Thursday, April 22, 2010

Computer System Validation – Business as Usual?

A colleague asked me earlier today what were the big issues at the moment in computer system validation – and I couldn’t really think of any.


After more than twenty years introducing computer system validation to a lot of companies, consulting on Part 11, getting ready for Y2K, responding to Part 11, addressing infrastructure qualification and adopting a risk-based approach to validation the question is very much ‘where next?’.

To some extent it depends on what happens with risk-based validation. As the results from our webcast polls show, many Life Sciences organisations are still struggling to adopt a justifiable risk-based and cost effective approach to computer system validation.

At the moment it does appear to be business as usual – we still see computer system validation issues cited in FDA Warning Letters (and anecdotally reported by other regulatory agencies) but its justified and at a reasonable level in comparison to other more pressing topics – very much what we were used to around a decade ago.

However, if companies continue to use taking a risk-based approach as an excuse for simply doing less – rather than providing a real risk-based rationale for shifting resources to areas of the greatest risk – things may change.
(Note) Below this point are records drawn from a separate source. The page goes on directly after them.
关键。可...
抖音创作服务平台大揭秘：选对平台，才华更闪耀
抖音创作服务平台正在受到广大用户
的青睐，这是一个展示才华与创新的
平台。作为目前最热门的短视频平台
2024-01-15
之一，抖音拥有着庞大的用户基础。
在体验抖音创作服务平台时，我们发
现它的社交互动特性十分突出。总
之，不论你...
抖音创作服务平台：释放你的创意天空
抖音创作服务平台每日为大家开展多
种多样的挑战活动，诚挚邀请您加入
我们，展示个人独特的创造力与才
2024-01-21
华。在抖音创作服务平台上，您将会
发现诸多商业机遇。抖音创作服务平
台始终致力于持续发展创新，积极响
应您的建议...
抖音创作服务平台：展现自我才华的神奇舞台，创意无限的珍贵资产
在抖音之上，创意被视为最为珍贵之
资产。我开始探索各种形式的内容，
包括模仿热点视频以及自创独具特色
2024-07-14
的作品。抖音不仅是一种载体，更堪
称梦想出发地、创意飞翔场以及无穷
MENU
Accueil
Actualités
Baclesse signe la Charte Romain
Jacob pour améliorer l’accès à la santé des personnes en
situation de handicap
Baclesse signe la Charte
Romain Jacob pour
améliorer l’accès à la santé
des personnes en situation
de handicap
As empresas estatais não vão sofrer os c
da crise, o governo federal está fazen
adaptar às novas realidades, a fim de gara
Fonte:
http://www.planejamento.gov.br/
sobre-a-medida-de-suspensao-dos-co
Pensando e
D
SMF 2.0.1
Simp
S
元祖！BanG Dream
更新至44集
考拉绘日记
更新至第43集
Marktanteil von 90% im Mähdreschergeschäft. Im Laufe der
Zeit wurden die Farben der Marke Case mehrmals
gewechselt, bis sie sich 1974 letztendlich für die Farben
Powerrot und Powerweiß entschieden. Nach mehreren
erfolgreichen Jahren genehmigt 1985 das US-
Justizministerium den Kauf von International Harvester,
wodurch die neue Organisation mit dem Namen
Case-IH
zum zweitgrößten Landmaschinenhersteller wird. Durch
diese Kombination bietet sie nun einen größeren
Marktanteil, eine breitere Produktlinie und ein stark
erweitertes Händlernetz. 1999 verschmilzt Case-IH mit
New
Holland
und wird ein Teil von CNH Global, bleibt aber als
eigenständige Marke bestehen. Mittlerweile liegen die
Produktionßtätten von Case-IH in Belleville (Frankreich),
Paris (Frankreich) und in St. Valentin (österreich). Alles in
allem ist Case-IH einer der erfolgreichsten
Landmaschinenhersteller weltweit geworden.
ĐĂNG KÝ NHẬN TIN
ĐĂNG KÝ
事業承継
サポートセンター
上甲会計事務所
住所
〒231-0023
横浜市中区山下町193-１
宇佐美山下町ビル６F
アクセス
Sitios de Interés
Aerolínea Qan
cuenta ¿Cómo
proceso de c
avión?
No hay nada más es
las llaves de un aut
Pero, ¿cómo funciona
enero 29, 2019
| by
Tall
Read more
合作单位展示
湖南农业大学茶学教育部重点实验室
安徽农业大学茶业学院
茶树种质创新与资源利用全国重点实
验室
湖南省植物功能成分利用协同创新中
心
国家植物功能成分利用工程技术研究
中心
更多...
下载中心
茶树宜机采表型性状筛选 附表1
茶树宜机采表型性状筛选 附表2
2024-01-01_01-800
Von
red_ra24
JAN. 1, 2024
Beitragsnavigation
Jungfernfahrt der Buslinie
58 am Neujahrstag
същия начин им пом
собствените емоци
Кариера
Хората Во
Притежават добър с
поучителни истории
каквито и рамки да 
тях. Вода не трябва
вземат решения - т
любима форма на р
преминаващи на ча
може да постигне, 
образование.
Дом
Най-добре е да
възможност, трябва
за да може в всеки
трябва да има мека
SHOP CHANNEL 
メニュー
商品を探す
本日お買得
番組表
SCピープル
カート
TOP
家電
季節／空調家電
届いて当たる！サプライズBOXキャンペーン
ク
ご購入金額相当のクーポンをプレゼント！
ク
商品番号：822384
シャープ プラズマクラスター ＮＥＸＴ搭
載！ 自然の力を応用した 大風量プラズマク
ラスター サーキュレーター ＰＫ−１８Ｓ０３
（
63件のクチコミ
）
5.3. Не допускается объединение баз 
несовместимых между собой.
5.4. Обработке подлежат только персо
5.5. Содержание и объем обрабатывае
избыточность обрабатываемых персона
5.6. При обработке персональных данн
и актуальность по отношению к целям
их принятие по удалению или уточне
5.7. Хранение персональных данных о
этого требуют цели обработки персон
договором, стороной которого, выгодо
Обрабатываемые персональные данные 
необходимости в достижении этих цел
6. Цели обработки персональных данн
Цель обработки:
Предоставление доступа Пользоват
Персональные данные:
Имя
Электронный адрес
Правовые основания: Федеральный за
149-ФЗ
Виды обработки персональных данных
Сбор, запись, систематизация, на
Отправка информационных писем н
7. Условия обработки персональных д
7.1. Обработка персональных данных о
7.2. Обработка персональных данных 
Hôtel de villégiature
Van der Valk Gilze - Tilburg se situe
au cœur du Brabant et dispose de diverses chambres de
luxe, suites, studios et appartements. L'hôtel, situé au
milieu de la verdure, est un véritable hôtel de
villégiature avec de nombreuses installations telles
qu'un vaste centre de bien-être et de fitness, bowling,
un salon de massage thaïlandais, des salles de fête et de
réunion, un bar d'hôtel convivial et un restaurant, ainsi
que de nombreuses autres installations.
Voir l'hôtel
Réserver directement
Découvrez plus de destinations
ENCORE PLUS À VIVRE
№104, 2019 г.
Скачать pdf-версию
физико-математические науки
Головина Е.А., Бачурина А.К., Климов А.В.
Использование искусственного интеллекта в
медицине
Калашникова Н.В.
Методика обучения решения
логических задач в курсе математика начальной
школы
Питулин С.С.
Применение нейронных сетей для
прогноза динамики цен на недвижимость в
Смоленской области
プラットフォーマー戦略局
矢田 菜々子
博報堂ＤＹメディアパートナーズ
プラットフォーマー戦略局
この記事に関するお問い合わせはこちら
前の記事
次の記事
Some regulatory agencies have already commented that they are getting wise to ‘risk-based’ equating to ‘simply doing less’ and companies simply adopting GAMP® 5 as a flag of convenience for reducing spending on computer system validation without any clear rationale for doing less. Some inspectors have warned that they will take enforcement actions unless there is a clear and sound risk-based rationale for reducing the level of validation. Efficiency savings are fine, but only when the same goals are met.

There is then a possibility that we could see an increase in enforcement actions in response to Life Sciences companies taking the cost savings too far, but hopefully common sense will prevail as more individuals and organisations really start understand how to achieve the same objectives with less time and effort.

That leaves us with the other ‘big issue’ – which is how the industry is looking to changes in IT - such as cloud computing, virtualization, outsourcing and the like – and wondering how to apply risk-based principles to new technology and different business models.

While many Life Sciences companies are still relatively slow to change others are quietly moving ahead and the immediate future is probably one of evolution and not revolution. That’s not to say however that such evolution isn’t exciting – there is great potential to leverage newer technologies and models to deliver enhanced business performance, reduce costs and help restore the bottom line. If we can seize these opportunities and also address the compliance and validation issues in a cost effective manner then we’re in for a very interesting time – even if it’s not quite as exciting as when the regulators were giving everyone a hard time.